British Airways is expanding its biometric identification gates to new airports in New York (JFK), Miami (MIA), and Orlando (MCO). These “biometric e-Gates,” which have been in a trial at Los Angeles International Airport (LAX) since November 2017, use facial recognition to match flyers with their passport, visa, or immigration photos and can remove the need to show a boarding pass or identification when getting on a plane.
Passengers still have to show identification and a boarding pass when they go through airport security. But when used instead of the traditional boarding process, British Airways says the gates dramatically decrease wait times. With the biometric gates at LAX, British Airways has been able to board “more than 400 customers in only 22 minutes,” which the company says is less than half the normal amount of time.
British Airways says the new trial at Orlando International Airport is already underway. Two of the biometric gates are in place, scanning customers on the daily flight from Orlando to Gatwick, England. The company claims it has been able to board these flights of about 240 people in just 10 minutes.

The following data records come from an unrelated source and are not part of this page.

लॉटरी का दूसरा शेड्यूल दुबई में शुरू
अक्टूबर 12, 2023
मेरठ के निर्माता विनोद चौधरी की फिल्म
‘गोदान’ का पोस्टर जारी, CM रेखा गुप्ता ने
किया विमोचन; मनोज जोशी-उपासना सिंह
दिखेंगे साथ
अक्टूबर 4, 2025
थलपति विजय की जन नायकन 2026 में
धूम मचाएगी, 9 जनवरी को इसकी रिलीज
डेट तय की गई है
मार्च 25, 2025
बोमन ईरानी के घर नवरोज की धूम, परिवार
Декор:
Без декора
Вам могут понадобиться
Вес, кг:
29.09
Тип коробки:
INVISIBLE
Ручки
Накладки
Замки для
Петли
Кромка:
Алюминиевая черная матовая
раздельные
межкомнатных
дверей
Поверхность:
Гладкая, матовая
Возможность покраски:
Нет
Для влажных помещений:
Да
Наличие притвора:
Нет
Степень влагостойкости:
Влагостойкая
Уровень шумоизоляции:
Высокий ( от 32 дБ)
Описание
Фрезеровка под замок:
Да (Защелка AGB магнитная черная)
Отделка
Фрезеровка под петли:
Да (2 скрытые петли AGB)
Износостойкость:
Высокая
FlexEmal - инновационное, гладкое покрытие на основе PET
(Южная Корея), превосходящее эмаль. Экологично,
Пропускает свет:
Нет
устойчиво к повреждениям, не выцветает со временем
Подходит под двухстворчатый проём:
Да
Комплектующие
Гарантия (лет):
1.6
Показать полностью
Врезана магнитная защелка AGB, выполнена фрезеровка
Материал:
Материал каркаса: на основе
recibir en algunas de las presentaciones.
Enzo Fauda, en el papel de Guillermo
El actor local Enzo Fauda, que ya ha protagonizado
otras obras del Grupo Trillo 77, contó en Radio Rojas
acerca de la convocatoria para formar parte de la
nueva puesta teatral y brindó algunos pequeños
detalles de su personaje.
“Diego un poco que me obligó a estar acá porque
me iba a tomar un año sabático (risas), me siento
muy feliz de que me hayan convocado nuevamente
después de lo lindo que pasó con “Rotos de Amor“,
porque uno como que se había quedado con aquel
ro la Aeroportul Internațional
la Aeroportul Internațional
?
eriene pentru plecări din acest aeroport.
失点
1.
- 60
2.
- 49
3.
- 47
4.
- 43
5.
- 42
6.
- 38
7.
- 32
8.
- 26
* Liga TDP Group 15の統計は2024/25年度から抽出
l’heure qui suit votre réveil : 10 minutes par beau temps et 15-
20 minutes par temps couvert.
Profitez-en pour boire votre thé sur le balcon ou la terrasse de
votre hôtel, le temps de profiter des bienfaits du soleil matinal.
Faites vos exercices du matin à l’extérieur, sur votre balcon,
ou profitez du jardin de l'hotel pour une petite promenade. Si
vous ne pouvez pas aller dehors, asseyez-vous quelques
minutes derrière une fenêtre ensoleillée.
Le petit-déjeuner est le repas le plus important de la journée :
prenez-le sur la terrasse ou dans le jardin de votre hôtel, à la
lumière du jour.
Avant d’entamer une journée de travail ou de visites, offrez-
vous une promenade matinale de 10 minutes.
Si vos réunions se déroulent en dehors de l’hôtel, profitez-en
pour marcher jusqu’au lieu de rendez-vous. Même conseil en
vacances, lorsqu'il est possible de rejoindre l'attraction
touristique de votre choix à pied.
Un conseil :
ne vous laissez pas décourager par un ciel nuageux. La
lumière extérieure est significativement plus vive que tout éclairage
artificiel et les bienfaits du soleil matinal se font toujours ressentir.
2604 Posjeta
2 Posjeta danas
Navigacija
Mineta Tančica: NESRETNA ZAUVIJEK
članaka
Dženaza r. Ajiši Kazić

At JFK and MIA, British Airways is running a slightly different trial where the gates will be used to identify passengers arriving from Heathrow Airport, meaning they’ll no longer have to scan travel documents or be fingerprinted after they land.
The British Airways trials are just one flavor of biometric technology being tested at airports around the world. Dubai is working on using facial recognition to handle security checkpoints at its international airport. Delta integrated facial recognition into some bag drop stations last year, and JetBlue tested biometric boarding on flights to Aruba. Both Homeland Security and Customs and Border Protection have been integrating facial recognition into security checkpoints, an idea which recently drew criticism Georgetown Law’s Center on Privacy and Technology.